The setup is that when an image frame comes in at time t_n, the model will predict the next frame t_n+1 based on the frames it has seen before. In the picture below, we can see the actual vs. predicted image frames broken down by time sequences. At t_0, we ask the model to predict what is going to happen at t1, based on what it sees at that point of time. At t1,the model predicts what is going to happen at t2, but this time, in addition to what it sees at t1, it uses the memory preserved from t0 as well (what you would expect from a stateful computation). This process goes on as the video streams.
The next thing we need to do is to compute the reconstruction error between predicted and actual frames. There are a lot of choices for the error computation, but mean square error is one of the most straightforward solution that fits the problem – amplify the bigger differences.
In the figure below, you can see the reconstruction error (Y axis) vs. time plot (X axis) plot. Initially, the error was really low as printing has not started and our model recognizes nothing was wrong. At time t1, the error suddenly peaks at a huge value when it first sees anomalous frame predicted t1. This is because the prediction it was making is actually based on an normalactual t0. At the next frame, t2, the error drops to a lower value, which is still significantly higher than those of normal videos. This valuable behavior can be attributed to the fact that model, when trained, did not see any videos like these abnormal sparks and thus is incapable of predicting next frame accurately. Therefore, the reconstruction error will be high, exactly like what we saw from the black cat example earlier. Lastly, we can see a simple threshold can be drawn to distinguish normal and anomalous frames perfectly.
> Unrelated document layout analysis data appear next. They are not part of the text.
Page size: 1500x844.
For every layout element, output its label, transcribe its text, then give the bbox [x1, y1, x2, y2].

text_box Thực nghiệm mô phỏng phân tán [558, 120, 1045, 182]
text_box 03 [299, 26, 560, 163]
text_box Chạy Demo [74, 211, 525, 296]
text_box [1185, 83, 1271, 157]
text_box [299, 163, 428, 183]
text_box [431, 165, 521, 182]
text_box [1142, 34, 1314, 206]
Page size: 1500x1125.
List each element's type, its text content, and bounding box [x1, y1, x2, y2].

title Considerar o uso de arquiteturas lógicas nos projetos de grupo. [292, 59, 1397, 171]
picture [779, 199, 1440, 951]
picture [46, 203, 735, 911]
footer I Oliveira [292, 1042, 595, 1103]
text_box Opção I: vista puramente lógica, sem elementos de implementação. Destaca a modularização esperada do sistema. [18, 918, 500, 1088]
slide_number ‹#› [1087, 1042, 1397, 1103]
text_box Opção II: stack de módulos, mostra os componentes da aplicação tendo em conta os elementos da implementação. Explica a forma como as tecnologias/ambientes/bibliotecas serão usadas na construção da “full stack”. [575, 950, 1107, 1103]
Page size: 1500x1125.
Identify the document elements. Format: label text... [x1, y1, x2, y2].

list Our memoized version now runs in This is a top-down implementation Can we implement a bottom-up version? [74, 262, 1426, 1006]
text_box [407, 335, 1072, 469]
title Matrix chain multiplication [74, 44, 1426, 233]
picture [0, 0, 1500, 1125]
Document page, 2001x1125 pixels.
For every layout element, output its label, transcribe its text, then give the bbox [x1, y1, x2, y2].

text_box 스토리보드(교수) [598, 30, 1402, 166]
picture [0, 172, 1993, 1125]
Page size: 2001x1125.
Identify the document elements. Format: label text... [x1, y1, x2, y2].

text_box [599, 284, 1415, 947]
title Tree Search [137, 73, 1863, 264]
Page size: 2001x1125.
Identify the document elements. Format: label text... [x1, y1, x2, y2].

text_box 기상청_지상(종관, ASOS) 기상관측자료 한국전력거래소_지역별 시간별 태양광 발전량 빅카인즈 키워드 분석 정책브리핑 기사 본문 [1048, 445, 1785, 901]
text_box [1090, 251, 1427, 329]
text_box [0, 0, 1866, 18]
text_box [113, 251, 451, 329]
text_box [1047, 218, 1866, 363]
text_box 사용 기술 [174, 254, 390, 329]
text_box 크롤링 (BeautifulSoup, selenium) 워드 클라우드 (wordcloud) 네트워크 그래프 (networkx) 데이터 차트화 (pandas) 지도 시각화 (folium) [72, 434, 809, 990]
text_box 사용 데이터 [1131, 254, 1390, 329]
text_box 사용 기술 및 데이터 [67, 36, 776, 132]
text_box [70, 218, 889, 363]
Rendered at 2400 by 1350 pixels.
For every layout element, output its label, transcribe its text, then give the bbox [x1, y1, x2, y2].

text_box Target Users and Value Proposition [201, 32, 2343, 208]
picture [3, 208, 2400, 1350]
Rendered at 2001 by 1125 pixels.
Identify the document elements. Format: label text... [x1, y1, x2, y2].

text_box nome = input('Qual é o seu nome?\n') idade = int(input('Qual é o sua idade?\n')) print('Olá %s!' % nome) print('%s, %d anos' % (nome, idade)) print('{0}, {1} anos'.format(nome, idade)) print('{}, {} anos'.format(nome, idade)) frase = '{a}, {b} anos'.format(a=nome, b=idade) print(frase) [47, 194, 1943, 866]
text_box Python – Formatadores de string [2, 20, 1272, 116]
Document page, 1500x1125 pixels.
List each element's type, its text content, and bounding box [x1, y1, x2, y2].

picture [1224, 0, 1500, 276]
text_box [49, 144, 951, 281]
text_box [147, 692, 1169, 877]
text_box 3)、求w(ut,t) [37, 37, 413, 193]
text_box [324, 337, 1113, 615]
Anomaly detection in action!
Now let’s see the algorithms running in action! In the demo below, the top left video is the real stream that comes in, the right hand side one is predicted video from the model, and the bottom is the time series of reconstruction error in sync with the video frames. Despite highs and lows, a moving avg of the error is constantly above a simple thresholding line we draw.
Performance of the model
So far, we have visually inspected that this model can detect anomalies on the example I demonstrated. But how does the model perform in reality? I manually labelled 100 videos (50 positives & 50 negatives) and plotted out the precision-recall curve. A 100% recall at 90% precision which looks very promising.
When more labelled data is available, we can have more confidence about the model performance on set that follows a true distribution. And this can be easily realized for by sampling from different prediction result bins of the model, and having a human export to label the videos.
In this project, I utilized a unsupervised deep learning framework that detects anomaly from videos of 3D printing process. The model, constructed from CNN+RNN(LSTM), predicts future frames from input image sequences. I leveraged reconstruction error to signal anomaly and achieved 90% precision at 100% recall on a 50/50 set. Relativity Space is very excited about the results and we are in the process of discussing platforms for productionisation and deployment.
In the end, I want to give thanks to Ed Mehr, my contact at Relativity Space, who has been very responsive to my requests and provide many useful information that help me better understand the problem. I am also very grateful to Alex Gude, data science advisor at Relativity Space, who has been providing tremendously helpful advice to me during different stages of this project. It has been great pleasure interacting and learning from them. I look forward to see the model being used in real production of rocket printing!